Segment Open
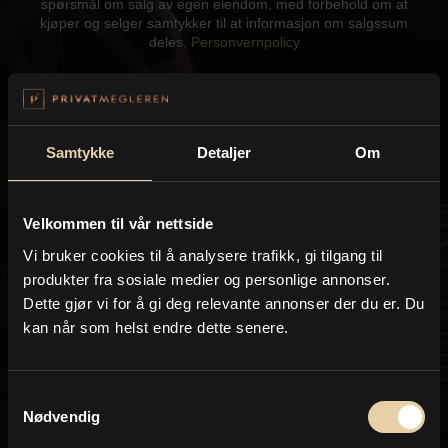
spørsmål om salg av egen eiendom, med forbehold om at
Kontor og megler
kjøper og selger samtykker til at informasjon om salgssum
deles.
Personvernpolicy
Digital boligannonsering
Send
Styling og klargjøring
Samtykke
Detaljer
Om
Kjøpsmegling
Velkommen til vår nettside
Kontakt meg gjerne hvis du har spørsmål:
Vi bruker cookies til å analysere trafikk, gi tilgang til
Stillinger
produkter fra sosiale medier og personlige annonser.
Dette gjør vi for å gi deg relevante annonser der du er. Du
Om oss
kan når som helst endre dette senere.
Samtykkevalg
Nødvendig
Segment Closed
Segment Open
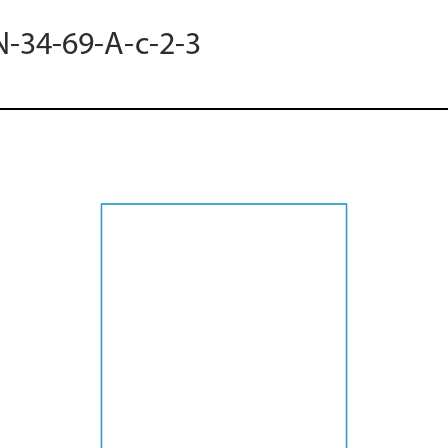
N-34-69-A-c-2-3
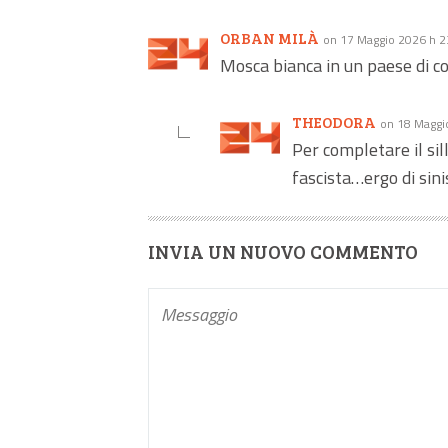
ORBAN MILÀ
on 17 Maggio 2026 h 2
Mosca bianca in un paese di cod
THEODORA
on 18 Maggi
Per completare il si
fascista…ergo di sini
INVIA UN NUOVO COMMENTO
Segment Closed
Segment Open
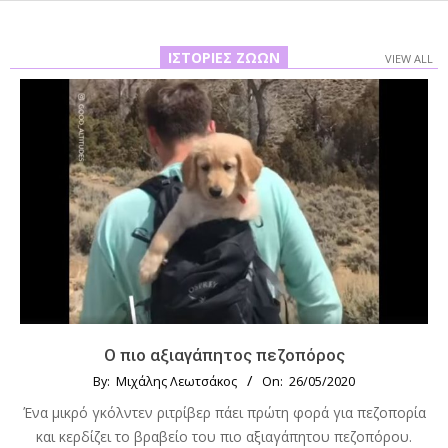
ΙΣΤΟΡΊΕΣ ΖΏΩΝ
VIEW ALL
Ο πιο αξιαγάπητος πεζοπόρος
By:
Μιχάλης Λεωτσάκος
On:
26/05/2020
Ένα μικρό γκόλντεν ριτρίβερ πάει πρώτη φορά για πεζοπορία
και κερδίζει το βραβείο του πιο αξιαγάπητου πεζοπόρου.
Segment Closed
_DESCRIPTION OF THE TASK_:
List, from the entries above, every line in which the word "spørsmål" shows up.

_ANSWER FOR THIS EXERCISE_:
spørsmål om salg av egen eiendom, med forbehold om at
Kontakt meg gjerne hvis du har spørsmål:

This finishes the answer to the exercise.